Postprocessing of Non-Conservative Flux for Compatibility with Transport in Heterogeneous Media

TL;DR

This paper introduces a flux postprocessing method that ensures conservation in flow models, improving accuracy in heterogeneous media by using a weighted norm and analyzing boundary flux effects.

Contribution

A novel conservative flux postprocessing algorithm that maintains convergence order and enhances results in heterogeneous media using a weighted $L^2$ norm.

Findings

Postprocessed flux matches original flux convergence order.

Weighted norm improves results in heterogeneous media.

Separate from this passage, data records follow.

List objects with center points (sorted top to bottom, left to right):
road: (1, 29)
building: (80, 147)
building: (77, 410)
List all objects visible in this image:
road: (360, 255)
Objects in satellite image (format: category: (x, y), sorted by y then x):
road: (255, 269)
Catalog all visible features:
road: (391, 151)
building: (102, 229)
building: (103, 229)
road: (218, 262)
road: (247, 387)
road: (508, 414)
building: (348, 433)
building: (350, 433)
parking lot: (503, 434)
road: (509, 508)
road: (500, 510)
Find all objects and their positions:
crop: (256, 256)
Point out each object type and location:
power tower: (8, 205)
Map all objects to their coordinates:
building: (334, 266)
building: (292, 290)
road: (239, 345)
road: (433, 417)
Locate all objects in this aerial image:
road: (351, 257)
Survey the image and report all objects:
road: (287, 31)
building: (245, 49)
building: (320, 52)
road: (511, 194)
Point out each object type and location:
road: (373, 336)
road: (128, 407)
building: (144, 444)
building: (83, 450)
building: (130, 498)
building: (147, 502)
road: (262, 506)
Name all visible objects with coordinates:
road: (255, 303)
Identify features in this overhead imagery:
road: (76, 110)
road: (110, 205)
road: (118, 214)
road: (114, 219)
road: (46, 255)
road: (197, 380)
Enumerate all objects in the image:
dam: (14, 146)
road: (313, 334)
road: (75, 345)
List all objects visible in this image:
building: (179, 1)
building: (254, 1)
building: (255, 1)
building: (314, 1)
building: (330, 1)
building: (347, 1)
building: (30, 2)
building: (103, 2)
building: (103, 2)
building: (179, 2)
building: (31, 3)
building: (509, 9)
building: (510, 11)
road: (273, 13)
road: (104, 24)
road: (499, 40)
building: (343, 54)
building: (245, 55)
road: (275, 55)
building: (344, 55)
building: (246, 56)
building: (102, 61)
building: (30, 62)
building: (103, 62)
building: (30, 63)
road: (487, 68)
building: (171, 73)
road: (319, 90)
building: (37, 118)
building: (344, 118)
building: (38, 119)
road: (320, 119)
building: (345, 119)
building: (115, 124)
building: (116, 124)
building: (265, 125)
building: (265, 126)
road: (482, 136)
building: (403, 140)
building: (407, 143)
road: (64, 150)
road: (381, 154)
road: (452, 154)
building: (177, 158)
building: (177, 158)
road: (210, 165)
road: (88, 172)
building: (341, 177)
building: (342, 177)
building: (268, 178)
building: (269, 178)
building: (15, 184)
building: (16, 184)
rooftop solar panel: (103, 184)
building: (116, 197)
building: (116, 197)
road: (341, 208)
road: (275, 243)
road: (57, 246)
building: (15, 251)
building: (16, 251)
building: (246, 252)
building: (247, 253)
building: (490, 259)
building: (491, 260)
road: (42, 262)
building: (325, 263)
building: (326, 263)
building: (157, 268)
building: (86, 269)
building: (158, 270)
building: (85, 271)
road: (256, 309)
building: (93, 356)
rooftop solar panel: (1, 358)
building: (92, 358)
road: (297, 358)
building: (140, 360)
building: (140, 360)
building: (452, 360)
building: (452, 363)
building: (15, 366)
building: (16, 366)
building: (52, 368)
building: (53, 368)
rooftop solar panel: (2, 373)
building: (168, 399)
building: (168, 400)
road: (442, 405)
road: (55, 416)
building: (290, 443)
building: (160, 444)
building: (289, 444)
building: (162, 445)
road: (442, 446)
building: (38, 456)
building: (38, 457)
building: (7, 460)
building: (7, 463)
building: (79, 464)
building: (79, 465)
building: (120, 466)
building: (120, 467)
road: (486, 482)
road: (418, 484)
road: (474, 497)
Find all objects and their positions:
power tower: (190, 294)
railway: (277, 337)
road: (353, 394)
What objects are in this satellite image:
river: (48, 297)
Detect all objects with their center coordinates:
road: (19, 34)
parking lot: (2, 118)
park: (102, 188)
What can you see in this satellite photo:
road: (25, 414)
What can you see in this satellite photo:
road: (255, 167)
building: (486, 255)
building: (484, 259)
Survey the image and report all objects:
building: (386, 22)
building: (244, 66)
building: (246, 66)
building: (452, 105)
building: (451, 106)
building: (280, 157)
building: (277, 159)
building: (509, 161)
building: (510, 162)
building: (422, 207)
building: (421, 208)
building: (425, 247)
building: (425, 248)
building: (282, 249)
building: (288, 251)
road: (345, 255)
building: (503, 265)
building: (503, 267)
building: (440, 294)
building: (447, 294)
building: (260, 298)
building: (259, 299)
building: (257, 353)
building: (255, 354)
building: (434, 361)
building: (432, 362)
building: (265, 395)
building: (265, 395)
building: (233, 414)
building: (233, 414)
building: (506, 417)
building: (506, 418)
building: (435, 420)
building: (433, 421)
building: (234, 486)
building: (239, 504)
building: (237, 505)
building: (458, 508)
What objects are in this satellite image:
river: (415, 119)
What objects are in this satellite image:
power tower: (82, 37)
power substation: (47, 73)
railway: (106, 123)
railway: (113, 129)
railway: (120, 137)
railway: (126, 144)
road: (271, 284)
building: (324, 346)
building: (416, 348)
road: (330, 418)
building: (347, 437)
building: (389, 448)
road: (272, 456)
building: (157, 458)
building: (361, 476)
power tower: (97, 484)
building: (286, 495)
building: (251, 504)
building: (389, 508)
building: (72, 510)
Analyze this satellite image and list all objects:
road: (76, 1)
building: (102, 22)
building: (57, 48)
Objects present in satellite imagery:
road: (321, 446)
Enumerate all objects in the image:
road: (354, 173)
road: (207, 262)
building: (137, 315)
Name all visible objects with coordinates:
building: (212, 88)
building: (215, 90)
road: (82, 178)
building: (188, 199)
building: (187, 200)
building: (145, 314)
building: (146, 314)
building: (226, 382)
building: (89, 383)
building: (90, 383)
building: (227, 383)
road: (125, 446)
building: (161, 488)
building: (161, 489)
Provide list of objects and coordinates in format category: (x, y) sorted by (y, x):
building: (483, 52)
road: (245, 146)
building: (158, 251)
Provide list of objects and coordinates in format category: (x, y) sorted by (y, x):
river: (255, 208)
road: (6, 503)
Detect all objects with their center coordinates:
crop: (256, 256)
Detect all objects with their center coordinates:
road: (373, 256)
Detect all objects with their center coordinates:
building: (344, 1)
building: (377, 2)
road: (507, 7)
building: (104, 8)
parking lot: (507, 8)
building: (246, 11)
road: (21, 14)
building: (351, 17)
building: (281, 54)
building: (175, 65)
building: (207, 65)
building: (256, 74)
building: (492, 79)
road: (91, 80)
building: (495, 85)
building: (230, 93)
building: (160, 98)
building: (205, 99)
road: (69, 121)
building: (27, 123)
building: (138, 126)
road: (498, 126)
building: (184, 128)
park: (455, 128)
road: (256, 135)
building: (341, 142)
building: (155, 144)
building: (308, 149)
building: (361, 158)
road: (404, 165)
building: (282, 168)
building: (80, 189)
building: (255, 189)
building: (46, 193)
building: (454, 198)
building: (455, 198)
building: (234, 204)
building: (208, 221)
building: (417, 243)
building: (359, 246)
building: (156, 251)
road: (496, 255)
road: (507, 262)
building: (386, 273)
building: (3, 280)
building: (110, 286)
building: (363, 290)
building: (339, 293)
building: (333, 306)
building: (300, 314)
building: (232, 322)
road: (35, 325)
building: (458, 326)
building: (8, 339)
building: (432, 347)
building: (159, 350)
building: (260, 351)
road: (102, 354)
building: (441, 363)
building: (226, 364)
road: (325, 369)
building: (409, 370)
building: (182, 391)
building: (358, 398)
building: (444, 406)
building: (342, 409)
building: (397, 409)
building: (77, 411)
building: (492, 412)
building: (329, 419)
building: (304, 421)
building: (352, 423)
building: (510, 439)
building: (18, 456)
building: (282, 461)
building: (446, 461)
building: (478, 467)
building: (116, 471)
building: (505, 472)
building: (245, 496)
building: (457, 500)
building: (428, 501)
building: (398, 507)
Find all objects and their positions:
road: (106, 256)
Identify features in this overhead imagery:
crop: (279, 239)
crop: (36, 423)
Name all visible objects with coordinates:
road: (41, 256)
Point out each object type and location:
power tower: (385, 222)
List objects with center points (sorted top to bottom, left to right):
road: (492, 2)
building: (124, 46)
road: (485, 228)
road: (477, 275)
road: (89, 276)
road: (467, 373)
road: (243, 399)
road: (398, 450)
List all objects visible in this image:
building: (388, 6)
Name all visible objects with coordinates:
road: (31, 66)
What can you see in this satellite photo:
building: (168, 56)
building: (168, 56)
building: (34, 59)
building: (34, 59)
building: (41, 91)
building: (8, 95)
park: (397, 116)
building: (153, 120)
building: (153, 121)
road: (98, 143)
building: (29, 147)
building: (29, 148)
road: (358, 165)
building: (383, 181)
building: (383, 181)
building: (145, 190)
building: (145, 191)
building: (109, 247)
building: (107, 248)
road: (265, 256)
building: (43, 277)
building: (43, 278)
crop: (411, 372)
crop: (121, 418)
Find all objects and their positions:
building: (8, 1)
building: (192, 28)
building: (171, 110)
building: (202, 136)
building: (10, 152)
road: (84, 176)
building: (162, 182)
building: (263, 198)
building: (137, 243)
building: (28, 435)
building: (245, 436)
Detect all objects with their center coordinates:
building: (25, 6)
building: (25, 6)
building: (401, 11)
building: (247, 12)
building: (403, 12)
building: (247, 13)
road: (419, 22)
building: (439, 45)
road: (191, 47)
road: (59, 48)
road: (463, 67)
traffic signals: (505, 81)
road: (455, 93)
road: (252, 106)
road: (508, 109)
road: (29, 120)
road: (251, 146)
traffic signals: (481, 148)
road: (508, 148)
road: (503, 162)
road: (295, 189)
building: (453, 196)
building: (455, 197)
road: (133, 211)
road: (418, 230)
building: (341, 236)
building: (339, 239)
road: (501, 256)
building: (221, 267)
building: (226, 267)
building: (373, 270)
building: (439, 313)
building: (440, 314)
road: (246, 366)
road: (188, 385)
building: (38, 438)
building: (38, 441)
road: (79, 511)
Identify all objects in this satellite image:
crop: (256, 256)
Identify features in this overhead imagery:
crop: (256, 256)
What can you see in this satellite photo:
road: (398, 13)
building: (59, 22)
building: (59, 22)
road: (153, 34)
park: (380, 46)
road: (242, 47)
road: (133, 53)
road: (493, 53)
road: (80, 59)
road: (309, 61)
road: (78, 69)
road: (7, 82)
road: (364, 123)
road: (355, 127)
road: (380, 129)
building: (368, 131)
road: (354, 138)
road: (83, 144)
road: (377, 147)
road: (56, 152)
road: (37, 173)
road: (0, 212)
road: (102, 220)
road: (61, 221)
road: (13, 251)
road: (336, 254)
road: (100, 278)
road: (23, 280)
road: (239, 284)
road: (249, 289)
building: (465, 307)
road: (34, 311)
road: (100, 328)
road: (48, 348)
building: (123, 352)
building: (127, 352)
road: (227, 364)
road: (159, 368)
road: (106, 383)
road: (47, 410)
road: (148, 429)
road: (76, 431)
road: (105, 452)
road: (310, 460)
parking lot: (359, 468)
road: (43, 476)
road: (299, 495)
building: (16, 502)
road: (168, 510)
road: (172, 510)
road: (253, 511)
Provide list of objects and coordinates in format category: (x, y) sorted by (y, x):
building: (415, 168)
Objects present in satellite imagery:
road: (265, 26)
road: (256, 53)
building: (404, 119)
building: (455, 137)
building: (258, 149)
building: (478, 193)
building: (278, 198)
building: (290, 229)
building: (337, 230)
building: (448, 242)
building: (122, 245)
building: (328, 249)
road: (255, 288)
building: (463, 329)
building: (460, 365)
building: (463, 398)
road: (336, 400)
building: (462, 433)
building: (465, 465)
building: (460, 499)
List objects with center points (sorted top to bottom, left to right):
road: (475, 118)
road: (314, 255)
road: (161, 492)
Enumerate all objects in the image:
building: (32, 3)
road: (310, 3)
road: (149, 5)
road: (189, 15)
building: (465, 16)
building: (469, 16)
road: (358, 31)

Analysis of boundary flux effects on coupled flow and transport.

Abstract

A conservative flux postprocessing algorithm is presented for both steady-state and dynamic flow models. The postprocessed flux is shown to have the same convergence order as the original flux. An arbitrary flux approximation is projected into a conservative subspace by adding a piecewise constant correction that is minimized in a weighted $L^2$ norm. The application of a weighted norm appears to yield better results for heterogeneous media than the standard $L^2$ norm which has been considered in earlier works. We also study the effect of different flux calculations on the domain boundary. In particular we consider the continuous Galerkin finite element method for solving Darcy flow and couple it with a discontinuous Galerkin finite element method for an advective transport problem.